La cara de Cullen estaba pálida y hundida, y sus ojos carecían de brillo.
Su pulso era apenas perceptible. Lo atormentaban los escalofríos, y tenía diarrea y vómitos.
—Los sirvientes creyeron que era la plaga y huyeron —dijo Mary.
—No. No es la plaga.
El vómito no era negro y no había bubas. Pero esto no aportaba ningún consuelo. Se le había endurecido el lado derecho del abdomen hasta adquirir la consistencia de un madero. Rob apretó, y Cullen, aunque parecía perdido en la más profunda suavidad del coma, gritó. Rob sabía qué era. La última vez que lo vio, había hecho juegos malabares y cantado para que un niño muriera sin miedo.
—Una destemplanza del intestino grueso. A veces llaman enfermedad del costado a esta dolencia. Es un veneno que empezó a obrar en sus entrañas y se ha extendido por todo el cuerpo.
—¿Qué lo ha provocado?
Rob meneó la cabeza.
—Tal vez se le retorcieron las tripas o hubo una obstrucción.
Ambos reconocieron la desesperanza de la ignorancia de Rob.
Trabajaron arduamente en James Cullen, probando todo lo que pudiese ayudar. Rob le aplicó enemas de manzanilla lechosa, y como no le hicieron el menor efecto le administró dosis de ruibarbo y sales. También le aplicó compresas calientes en el estómago, pero ya sabía que todo era inútil. Permaneció junto al lecho del escocés. Tendría que haber mandado a Mary a la otra habitación para que se proporcionara el reposo que hasta ese momento se había negado, pero sabía que el fin estaba cercano y pensó que ya tendría tiempo de descansar.
A medianoche, Cullen dio un brinco, un pequeño saltito.
—Todo está bien, padre —susurró Mary, frotándole las manos.
Emitió un estertor tan suave y sereno que por un rato ni ella ni Rob notaron que James Cullen había dejado de existir.
Mary había dejado de afeitarle unos días antes y fue necesario rasurarle la incipiente barba gris. Rob lo peinó y sostuvo su cuerpo entre los brazos mientras ella lo lavaba, con los ojos secos.
—Me satisface hacer esto. No me permitieron ayudar cuando murió mi madre —dijo.
Cullen tenía una cicatriz bastante larga en el muslo derecho.
—Se hirió persiguiendo un jabalí en la maleza, cuando yo tenía once años. Tuvo que pasar todo el invierno sin salir de casa. Juntos hicimos un nacimiento para Pascuas y entonces llegué a conocerlo.

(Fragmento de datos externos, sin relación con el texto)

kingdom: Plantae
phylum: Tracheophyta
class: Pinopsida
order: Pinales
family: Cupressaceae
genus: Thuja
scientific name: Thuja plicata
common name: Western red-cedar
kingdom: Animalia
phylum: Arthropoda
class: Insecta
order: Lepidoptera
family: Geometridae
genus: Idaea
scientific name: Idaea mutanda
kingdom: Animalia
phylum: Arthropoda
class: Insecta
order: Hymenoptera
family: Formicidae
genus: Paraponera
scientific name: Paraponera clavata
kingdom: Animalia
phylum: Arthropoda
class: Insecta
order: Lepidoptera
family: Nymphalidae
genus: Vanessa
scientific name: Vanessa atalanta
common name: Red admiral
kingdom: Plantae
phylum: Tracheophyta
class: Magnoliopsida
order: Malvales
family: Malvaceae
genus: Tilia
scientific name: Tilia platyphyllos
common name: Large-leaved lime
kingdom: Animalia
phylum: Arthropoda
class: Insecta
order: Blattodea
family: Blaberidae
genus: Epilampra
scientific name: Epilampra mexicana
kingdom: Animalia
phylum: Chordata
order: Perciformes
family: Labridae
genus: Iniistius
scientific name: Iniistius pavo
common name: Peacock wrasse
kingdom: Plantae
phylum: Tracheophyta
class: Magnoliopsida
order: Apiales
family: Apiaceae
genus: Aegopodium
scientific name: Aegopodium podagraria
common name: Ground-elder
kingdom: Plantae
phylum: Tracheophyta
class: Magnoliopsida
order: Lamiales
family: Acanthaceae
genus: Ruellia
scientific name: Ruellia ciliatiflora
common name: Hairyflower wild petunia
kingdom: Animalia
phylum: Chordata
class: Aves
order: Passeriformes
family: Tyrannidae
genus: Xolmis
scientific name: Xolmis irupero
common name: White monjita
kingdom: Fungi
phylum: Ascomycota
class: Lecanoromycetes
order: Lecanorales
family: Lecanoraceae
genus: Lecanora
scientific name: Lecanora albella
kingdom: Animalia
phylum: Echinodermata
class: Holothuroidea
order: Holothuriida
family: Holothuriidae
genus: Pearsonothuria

Cuando el padre estuvo preparado, Rob acarreó más agua del riachuelo y la calentó al fuego. Mientras ella se bañaba, él cavó una fosa, tarea que le resultó endiabladamente difícil porque el suelo era muy pedregoso y no contaba con la herramienta adecuada. Por fin se decidió a usar la espada de Cullen y una rama gruesa y afilada a modo de palanca, además de las manos. Una vez dispuesta la sepultura, moldeó un crucifijo con dos palos que ató con el cinturón del difunto.
Ella se puso el mismo vestido negro del día que la conoció. Rob trasladó a Cullen con ayuda de una manta de lana de la que no se habían separado desde que salieran de Escocía, tan bella y abrigada que lamentó dejarla en la fosa.
Lo correcto habría sido una misa de réquiem, pero Rob ni siquiera sabía una oración fúnebre, pues no confiaba en su latín. Pero se acordó de un salmo que siempre estaba en labios de mamá.
El Señor es mi pastor, nada me faltará.
En lugares de delicados pastos me hará yacer, junto a aguas de reposo me pastoreará.
Confortará mi alma, me guiará por sendas de justicia por amor de su nombre.
Aunque ande en valle de sombra de muerte, no temeré mal alguno porque Tú estarás conmigo: tu vara y tu cayado me infundirán aliento.
Aderezarás la mesa delante de mí, en presencia de mis enemigos, ungiste mi cabeza con aceite: mi copa esta rebosando.
Ciertamente el bien y la misericordia me seguirán todos los días de mi vida y en la casa del Señor moraré por largos días.
Cubrió la fosa y clavó la cruz. Se alejó y ella permaneció de rodillas, con los ojos cerrados, moviendo los labios con palabras que solo su mente oía.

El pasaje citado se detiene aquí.